I was going through my old diary account and came across this entry from when I was about 4-months along with ED:
I heard baby’s heart beat!!! Saturday, July 19, 2003
I did, I did!! it was 143 beats per minute, and per old wives tales, that means a girl. How fun!!
The midwife says it sounds like a very happy baby in there! She found the heartbeat EXACTLY where I always feel baby kicking me. How funny. I can’t wait until my ultrasound. I need to know what this bundle of joy will be!!
I treated myself to a decaf Starbucks on the way to work, and had an amazing day knowing for sure that baby’s heart was beating and that I wasn’t imagining those little kicks. It was a triumph. I only wish Ed could have been there; he was working out of town.
I’m going to a giant craft show with my parents tomorrow, and I’m pretty excited. I don’t get out and do too many things any more. Besides, they always feed me.
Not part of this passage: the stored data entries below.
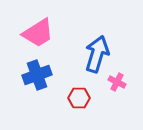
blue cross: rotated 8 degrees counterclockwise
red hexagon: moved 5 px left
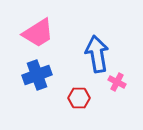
blue arrow: rotated 27 degrees counterclockwise
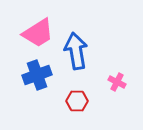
blue arrow: moved 21 px left, 3 px up
red hexagon: moved 2 px left, 3 px down
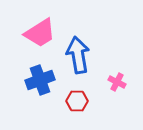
pink trapezoid: moved 2 px right
blue arrow: moved 2 px right, 4 px down
blue cross: moved 3 px right, 5 px down
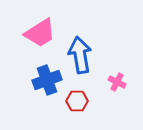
blue arrow: moved 2 px right
blue cross: moved 7 px right
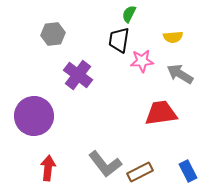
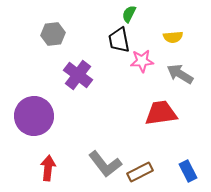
black trapezoid: rotated 20 degrees counterclockwise
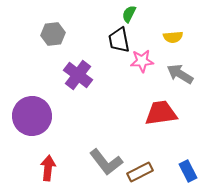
purple circle: moved 2 px left
gray L-shape: moved 1 px right, 2 px up
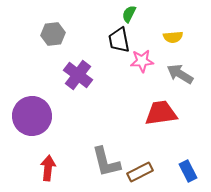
gray L-shape: rotated 24 degrees clockwise
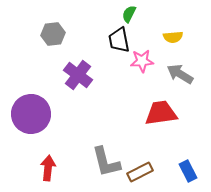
purple circle: moved 1 px left, 2 px up
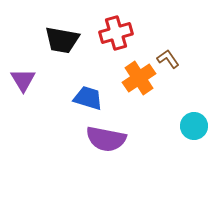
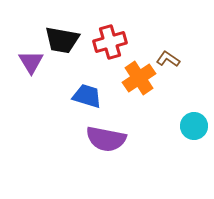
red cross: moved 6 px left, 9 px down
brown L-shape: rotated 20 degrees counterclockwise
purple triangle: moved 8 px right, 18 px up
blue trapezoid: moved 1 px left, 2 px up
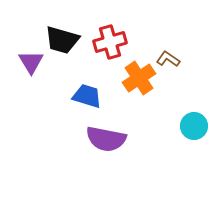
black trapezoid: rotated 6 degrees clockwise
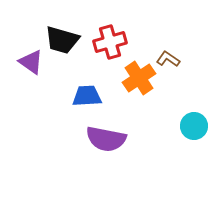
purple triangle: rotated 24 degrees counterclockwise
blue trapezoid: rotated 20 degrees counterclockwise
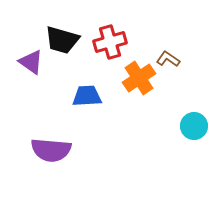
purple semicircle: moved 55 px left, 11 px down; rotated 6 degrees counterclockwise
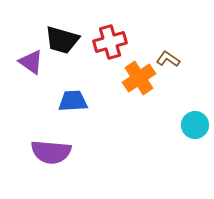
blue trapezoid: moved 14 px left, 5 px down
cyan circle: moved 1 px right, 1 px up
purple semicircle: moved 2 px down
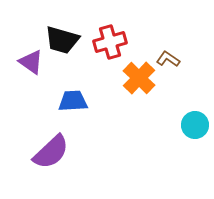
orange cross: rotated 12 degrees counterclockwise
purple semicircle: rotated 48 degrees counterclockwise
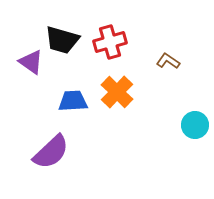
brown L-shape: moved 2 px down
orange cross: moved 22 px left, 14 px down
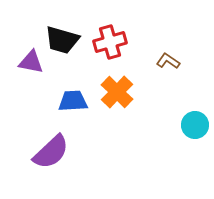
purple triangle: rotated 24 degrees counterclockwise
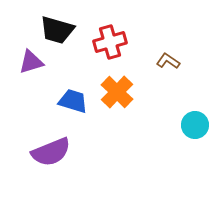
black trapezoid: moved 5 px left, 10 px up
purple triangle: rotated 28 degrees counterclockwise
blue trapezoid: rotated 20 degrees clockwise
purple semicircle: rotated 21 degrees clockwise
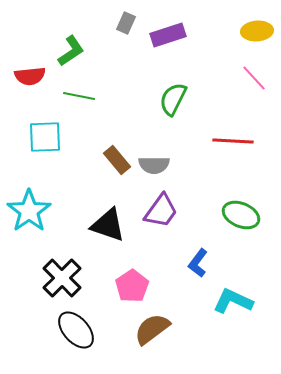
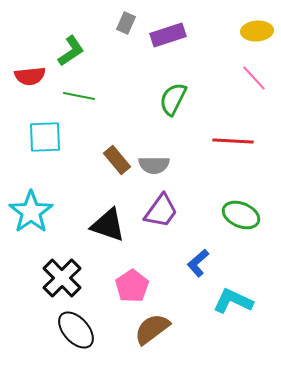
cyan star: moved 2 px right, 1 px down
blue L-shape: rotated 12 degrees clockwise
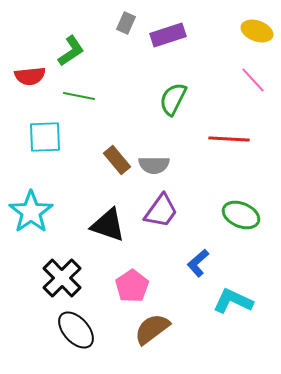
yellow ellipse: rotated 24 degrees clockwise
pink line: moved 1 px left, 2 px down
red line: moved 4 px left, 2 px up
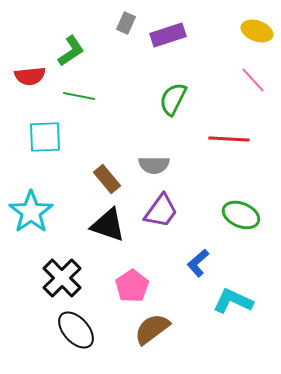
brown rectangle: moved 10 px left, 19 px down
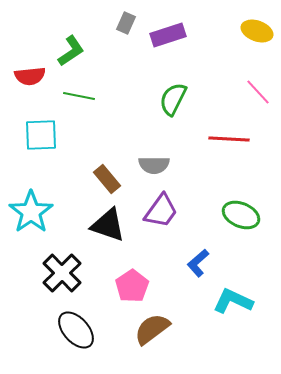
pink line: moved 5 px right, 12 px down
cyan square: moved 4 px left, 2 px up
black cross: moved 5 px up
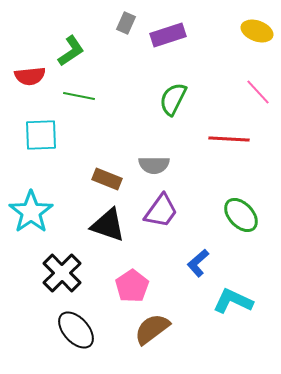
brown rectangle: rotated 28 degrees counterclockwise
green ellipse: rotated 24 degrees clockwise
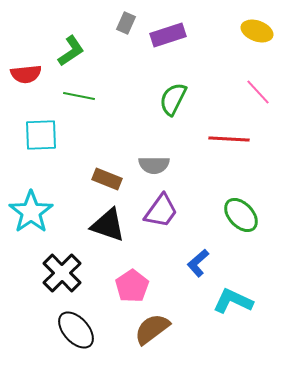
red semicircle: moved 4 px left, 2 px up
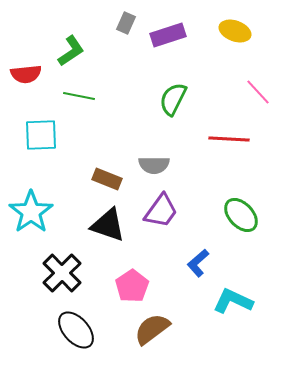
yellow ellipse: moved 22 px left
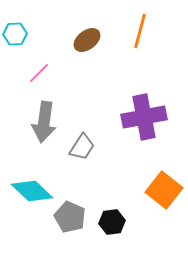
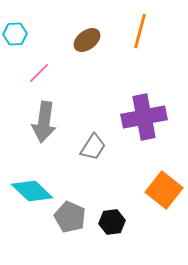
gray trapezoid: moved 11 px right
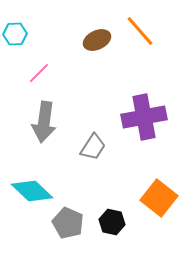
orange line: rotated 56 degrees counterclockwise
brown ellipse: moved 10 px right; rotated 12 degrees clockwise
orange square: moved 5 px left, 8 px down
gray pentagon: moved 2 px left, 6 px down
black hexagon: rotated 20 degrees clockwise
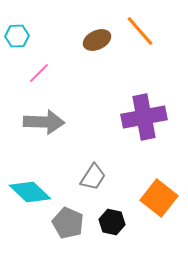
cyan hexagon: moved 2 px right, 2 px down
gray arrow: rotated 96 degrees counterclockwise
gray trapezoid: moved 30 px down
cyan diamond: moved 2 px left, 1 px down
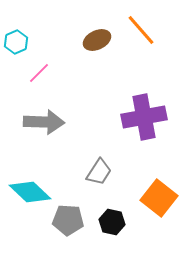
orange line: moved 1 px right, 1 px up
cyan hexagon: moved 1 px left, 6 px down; rotated 20 degrees counterclockwise
gray trapezoid: moved 6 px right, 5 px up
gray pentagon: moved 3 px up; rotated 20 degrees counterclockwise
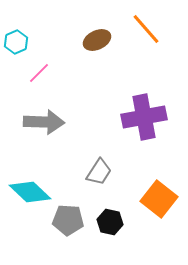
orange line: moved 5 px right, 1 px up
orange square: moved 1 px down
black hexagon: moved 2 px left
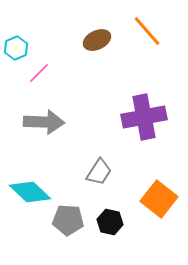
orange line: moved 1 px right, 2 px down
cyan hexagon: moved 6 px down
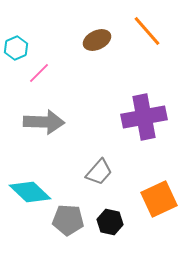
gray trapezoid: rotated 8 degrees clockwise
orange square: rotated 27 degrees clockwise
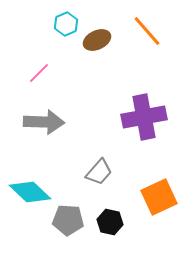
cyan hexagon: moved 50 px right, 24 px up
orange square: moved 2 px up
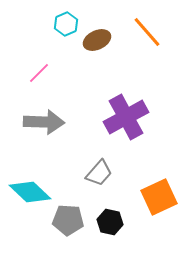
orange line: moved 1 px down
purple cross: moved 18 px left; rotated 18 degrees counterclockwise
gray trapezoid: moved 1 px down
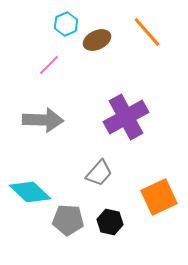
pink line: moved 10 px right, 8 px up
gray arrow: moved 1 px left, 2 px up
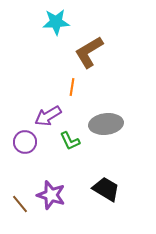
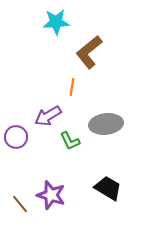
brown L-shape: rotated 8 degrees counterclockwise
purple circle: moved 9 px left, 5 px up
black trapezoid: moved 2 px right, 1 px up
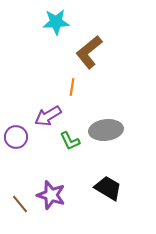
gray ellipse: moved 6 px down
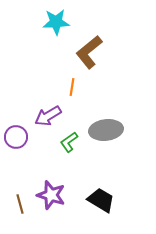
green L-shape: moved 1 px left, 1 px down; rotated 80 degrees clockwise
black trapezoid: moved 7 px left, 12 px down
brown line: rotated 24 degrees clockwise
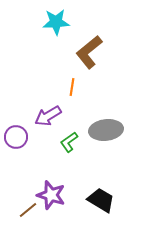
brown line: moved 8 px right, 6 px down; rotated 66 degrees clockwise
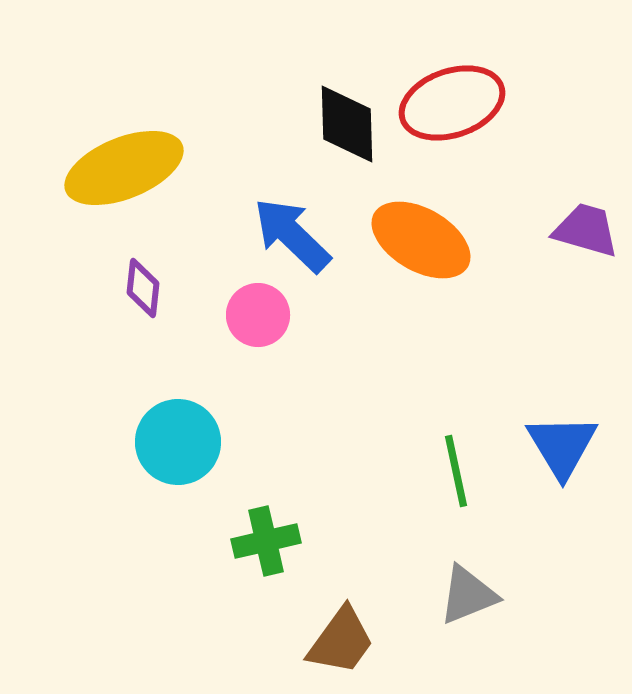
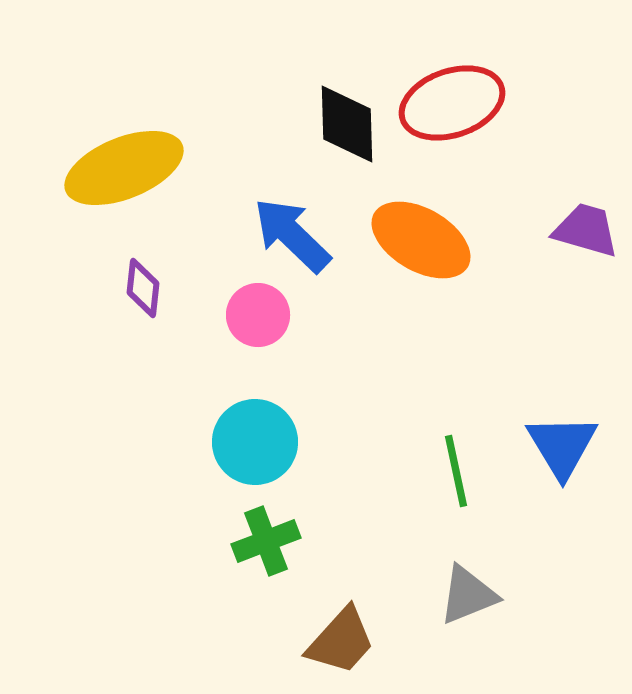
cyan circle: moved 77 px right
green cross: rotated 8 degrees counterclockwise
brown trapezoid: rotated 6 degrees clockwise
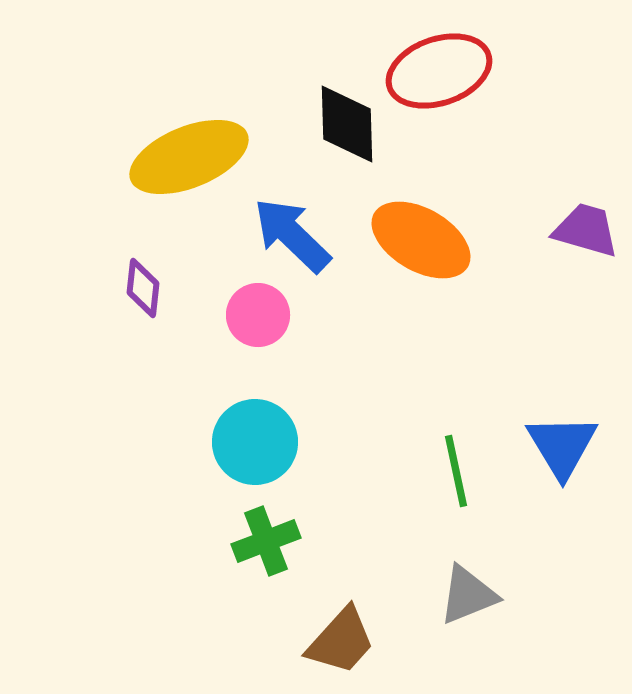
red ellipse: moved 13 px left, 32 px up
yellow ellipse: moved 65 px right, 11 px up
It’s funny how our relationship has changed since I’ve been preggo though. They always greet me and see me off with hugs and kisses. We haven’t done that since I was about 5.
On a side note, if my mother refers to my baby as ‘our baby'(our including her….) one more time, I’m really going to slap her. She wants to know if she can be called Nonnie now. I just roll my eyes in silence.
I think that’s about it, I want to organize my clothes so that m maternity clothes are accessible, and everything else is out of the way for now.
It’s funny how hearing the heartbeat is still an amazing thing, even the 3rd time around. It further amazes me that I worry as much this time as I did the first time. I wonder if it ever stops. I know we’re ok, but I worry about this baby constantly. Will it be healthy? Will it end up in the NICU like CA did? Will it be gigantic like it’s brother? Will it be a champion nurser like both of it’s siblings. How will it change our family?
Of course, only time will tell. I just wish I could shut my brain off in the meantime.